- Term
A. Frank Randall
- Alternate Term
Randall, A. Frank
A.F. Randall
Randall, A.F.?
- Occupation/Role
photographer
- Date
March 2, 1854 – March 4, 1916
- Remarks
Randall belonged to a new school of American ethnographic photographers who sought to capture the "authentic" Indian. Dressed not in ceremonial finery but their everyday attire, his subjects were placed virtually in situ: outdoors, or in studio settings created to mimic their "natural environment". Randall is best remembered for a series of portraits he made between 1882 and 1884 of the Western Apache (some say in partnership with Ben Wittick, though Wittick was probably nothing more than an agent-backer). What is remarkable about these images, apart from their high artistic quality, is that they were executed during the Apache's long guerilla war with the United States government, which had sought unsuccessfully for two decades to confine the tribe to reservations. Indeed, many of Randall's subjects - notably Geronimo, Nana, Naiche, Got-chi-eh - were on the warpath when they agreed to sit for his camera.
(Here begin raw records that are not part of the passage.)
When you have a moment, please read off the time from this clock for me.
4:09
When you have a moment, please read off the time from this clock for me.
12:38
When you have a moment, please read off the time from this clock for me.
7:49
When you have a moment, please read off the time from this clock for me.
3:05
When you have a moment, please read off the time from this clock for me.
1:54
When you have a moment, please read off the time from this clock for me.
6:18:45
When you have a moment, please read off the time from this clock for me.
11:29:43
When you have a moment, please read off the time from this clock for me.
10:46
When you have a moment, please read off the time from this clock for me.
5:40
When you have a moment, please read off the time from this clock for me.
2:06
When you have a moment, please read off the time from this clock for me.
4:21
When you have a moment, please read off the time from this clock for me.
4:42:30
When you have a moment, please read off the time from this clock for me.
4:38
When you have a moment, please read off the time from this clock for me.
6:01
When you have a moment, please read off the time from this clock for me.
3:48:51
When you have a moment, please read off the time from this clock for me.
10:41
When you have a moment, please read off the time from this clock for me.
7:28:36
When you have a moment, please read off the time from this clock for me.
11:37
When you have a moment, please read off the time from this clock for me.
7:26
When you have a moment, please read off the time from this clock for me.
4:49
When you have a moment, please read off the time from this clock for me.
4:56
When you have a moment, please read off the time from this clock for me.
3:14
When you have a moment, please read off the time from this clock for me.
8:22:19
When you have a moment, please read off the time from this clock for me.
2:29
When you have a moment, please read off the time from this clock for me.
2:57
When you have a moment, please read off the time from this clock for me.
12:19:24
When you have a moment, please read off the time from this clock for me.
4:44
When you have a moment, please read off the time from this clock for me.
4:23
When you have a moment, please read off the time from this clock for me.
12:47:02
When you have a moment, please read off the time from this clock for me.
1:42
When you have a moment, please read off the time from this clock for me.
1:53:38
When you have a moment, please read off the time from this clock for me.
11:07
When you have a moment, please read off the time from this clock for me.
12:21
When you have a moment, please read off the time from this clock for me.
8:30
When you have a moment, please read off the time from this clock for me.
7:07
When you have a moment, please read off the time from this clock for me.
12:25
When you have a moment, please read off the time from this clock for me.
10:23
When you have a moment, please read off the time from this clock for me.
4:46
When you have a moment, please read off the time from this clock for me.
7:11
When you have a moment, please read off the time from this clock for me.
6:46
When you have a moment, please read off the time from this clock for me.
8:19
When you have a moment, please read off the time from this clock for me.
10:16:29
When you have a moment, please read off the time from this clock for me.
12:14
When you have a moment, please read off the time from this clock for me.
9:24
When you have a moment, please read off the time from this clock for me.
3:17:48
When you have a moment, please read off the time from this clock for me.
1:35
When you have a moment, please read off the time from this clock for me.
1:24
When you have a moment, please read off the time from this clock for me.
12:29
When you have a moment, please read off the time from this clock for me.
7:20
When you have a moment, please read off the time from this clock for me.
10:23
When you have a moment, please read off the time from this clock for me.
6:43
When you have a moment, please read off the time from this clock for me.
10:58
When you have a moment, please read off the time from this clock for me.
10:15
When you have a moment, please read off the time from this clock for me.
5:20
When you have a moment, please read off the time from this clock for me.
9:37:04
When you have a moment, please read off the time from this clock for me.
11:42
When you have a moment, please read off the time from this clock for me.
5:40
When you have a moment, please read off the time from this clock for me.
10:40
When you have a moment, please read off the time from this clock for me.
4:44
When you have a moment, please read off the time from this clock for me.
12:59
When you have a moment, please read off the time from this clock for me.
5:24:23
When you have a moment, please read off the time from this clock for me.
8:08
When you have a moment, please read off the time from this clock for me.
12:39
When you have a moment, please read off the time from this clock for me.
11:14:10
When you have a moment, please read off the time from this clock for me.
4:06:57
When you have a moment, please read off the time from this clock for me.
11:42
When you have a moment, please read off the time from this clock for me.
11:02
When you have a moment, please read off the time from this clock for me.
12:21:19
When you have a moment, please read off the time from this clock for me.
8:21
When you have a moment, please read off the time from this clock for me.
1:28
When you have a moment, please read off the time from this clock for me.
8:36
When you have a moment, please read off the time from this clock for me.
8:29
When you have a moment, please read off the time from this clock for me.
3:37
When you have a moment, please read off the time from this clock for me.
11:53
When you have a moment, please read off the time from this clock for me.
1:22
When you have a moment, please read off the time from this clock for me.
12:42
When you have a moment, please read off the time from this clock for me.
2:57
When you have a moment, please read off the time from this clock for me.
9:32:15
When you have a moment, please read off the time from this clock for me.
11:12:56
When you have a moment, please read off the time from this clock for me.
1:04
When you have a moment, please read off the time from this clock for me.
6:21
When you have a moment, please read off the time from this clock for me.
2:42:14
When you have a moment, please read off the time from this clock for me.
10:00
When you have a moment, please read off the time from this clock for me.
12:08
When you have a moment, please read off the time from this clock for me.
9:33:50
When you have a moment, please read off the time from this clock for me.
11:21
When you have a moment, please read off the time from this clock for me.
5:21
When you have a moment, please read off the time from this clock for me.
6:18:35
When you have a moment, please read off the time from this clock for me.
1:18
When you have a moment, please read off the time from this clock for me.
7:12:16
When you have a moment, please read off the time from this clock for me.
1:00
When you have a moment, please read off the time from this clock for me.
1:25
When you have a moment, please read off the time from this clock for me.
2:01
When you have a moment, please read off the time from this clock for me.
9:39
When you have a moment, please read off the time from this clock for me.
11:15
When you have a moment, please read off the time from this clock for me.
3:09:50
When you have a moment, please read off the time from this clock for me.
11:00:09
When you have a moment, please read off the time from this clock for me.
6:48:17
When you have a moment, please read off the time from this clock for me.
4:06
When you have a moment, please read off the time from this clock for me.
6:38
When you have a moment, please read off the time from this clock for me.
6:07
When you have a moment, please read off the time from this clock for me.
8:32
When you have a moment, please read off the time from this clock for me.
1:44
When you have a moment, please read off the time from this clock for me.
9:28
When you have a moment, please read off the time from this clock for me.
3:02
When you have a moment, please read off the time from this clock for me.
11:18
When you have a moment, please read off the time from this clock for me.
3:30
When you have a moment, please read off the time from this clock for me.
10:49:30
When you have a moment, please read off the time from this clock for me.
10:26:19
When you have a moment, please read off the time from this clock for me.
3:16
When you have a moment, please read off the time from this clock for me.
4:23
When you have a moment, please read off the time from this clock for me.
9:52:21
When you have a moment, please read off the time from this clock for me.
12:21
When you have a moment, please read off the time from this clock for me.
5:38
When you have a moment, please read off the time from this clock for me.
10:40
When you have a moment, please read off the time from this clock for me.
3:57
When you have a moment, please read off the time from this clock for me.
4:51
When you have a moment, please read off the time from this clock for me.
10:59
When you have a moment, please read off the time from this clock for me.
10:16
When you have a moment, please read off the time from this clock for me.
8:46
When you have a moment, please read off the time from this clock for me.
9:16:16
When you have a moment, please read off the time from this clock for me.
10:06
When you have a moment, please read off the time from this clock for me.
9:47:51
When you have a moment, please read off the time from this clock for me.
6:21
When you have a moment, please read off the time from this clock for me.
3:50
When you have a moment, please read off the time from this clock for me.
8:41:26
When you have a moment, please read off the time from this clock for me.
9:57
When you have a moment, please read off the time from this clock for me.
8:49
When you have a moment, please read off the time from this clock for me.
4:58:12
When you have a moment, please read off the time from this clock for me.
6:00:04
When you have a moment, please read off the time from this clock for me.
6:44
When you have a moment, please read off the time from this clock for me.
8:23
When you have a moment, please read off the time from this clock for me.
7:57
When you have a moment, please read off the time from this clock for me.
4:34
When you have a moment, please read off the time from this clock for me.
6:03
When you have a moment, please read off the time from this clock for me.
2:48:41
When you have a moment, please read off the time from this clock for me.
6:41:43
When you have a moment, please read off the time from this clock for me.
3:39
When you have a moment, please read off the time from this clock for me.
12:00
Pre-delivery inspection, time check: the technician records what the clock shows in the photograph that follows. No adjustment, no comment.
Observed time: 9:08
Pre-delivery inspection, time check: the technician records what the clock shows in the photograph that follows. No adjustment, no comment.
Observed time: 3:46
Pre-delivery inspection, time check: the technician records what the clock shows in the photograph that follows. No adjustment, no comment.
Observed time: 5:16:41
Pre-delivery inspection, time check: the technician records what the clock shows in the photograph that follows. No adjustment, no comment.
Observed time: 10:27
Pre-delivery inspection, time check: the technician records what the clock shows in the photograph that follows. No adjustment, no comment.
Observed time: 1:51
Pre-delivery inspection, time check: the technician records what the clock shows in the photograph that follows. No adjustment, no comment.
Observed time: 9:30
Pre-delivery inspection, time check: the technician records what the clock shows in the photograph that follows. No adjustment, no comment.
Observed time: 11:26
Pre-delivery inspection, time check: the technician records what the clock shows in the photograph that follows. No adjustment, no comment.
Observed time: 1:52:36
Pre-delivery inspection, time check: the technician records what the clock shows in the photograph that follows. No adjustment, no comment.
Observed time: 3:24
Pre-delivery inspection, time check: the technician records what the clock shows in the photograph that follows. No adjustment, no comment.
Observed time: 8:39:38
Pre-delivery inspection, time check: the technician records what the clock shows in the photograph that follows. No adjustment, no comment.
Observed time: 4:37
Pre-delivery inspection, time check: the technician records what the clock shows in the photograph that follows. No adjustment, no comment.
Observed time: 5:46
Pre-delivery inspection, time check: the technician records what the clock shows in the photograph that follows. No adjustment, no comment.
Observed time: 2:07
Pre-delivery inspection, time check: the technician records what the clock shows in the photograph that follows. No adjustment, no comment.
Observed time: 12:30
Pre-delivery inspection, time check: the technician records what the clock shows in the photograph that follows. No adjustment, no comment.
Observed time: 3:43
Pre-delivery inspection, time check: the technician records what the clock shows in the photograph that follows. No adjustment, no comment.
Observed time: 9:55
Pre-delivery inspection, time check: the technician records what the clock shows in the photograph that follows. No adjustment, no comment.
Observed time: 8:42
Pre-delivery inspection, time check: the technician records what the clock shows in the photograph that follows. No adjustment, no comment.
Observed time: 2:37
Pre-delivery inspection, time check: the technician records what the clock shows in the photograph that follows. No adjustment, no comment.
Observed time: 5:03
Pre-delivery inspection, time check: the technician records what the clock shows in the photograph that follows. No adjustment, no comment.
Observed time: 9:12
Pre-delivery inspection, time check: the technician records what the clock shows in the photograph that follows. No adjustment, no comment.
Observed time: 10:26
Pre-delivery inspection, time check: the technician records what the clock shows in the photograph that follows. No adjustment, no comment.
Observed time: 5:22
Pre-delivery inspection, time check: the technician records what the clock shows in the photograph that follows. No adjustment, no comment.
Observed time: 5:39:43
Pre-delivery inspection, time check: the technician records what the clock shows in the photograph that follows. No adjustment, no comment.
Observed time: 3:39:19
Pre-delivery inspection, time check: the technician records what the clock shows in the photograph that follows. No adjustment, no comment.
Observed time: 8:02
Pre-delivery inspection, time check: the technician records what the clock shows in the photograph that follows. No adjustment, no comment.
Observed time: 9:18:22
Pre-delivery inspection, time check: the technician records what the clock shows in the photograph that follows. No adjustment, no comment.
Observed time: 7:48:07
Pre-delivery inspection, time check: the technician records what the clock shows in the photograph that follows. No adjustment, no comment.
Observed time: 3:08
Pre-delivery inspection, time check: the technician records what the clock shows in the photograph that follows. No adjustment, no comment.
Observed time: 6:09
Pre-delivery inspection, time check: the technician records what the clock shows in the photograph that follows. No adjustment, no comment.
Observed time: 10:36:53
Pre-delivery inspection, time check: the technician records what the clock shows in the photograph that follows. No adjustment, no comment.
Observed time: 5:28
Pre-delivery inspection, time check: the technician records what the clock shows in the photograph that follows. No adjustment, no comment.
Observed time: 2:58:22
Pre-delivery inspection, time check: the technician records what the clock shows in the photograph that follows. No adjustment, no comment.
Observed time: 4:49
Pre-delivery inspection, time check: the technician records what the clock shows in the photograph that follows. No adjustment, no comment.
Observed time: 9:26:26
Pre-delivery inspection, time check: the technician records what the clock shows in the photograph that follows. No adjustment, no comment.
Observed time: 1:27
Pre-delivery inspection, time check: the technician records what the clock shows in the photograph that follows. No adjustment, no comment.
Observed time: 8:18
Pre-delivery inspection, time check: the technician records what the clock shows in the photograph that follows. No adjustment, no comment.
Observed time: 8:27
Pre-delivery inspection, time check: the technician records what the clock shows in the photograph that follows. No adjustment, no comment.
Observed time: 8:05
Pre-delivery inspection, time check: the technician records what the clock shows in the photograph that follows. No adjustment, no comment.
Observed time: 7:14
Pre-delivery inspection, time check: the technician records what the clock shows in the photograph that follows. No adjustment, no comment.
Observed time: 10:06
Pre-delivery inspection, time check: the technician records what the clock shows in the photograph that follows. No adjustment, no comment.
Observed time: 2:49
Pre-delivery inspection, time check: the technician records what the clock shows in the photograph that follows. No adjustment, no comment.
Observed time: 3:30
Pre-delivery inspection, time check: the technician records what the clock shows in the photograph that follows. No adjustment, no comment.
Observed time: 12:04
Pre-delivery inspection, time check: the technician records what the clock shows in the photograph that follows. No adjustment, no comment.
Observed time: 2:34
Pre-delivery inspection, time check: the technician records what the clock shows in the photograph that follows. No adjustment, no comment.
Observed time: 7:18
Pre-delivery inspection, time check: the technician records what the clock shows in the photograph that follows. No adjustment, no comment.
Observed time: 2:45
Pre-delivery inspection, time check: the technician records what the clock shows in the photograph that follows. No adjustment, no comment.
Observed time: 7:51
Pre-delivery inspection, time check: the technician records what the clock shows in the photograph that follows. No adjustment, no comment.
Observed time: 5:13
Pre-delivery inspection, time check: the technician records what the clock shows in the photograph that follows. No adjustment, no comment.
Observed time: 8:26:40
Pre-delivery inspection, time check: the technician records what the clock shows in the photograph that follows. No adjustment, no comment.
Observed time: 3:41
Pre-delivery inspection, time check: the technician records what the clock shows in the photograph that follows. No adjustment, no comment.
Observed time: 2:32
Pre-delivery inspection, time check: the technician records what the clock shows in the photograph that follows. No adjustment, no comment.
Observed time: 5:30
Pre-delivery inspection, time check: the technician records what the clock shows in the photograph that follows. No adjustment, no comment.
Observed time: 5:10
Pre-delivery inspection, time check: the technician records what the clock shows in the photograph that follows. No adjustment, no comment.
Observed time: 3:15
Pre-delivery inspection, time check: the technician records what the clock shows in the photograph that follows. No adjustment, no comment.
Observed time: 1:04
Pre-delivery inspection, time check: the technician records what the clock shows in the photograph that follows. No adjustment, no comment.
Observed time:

Frequently pirated, Randall's priceless work is often falsely credited to other photographers, and rarely surfaces in prints from original negatives with appropriate attribution. Between 1883-1887, A. Frank Randall travelled on expeditions around Arizona and New Mexico photographing various Apache tribes, including the Chiricahua, Warm Springs, Mescalero, and Jicarilla Apaches. He accompanied General George Crook as a newspaper correspondent and photographer in the campaign to capture Apache Indians in Mexico.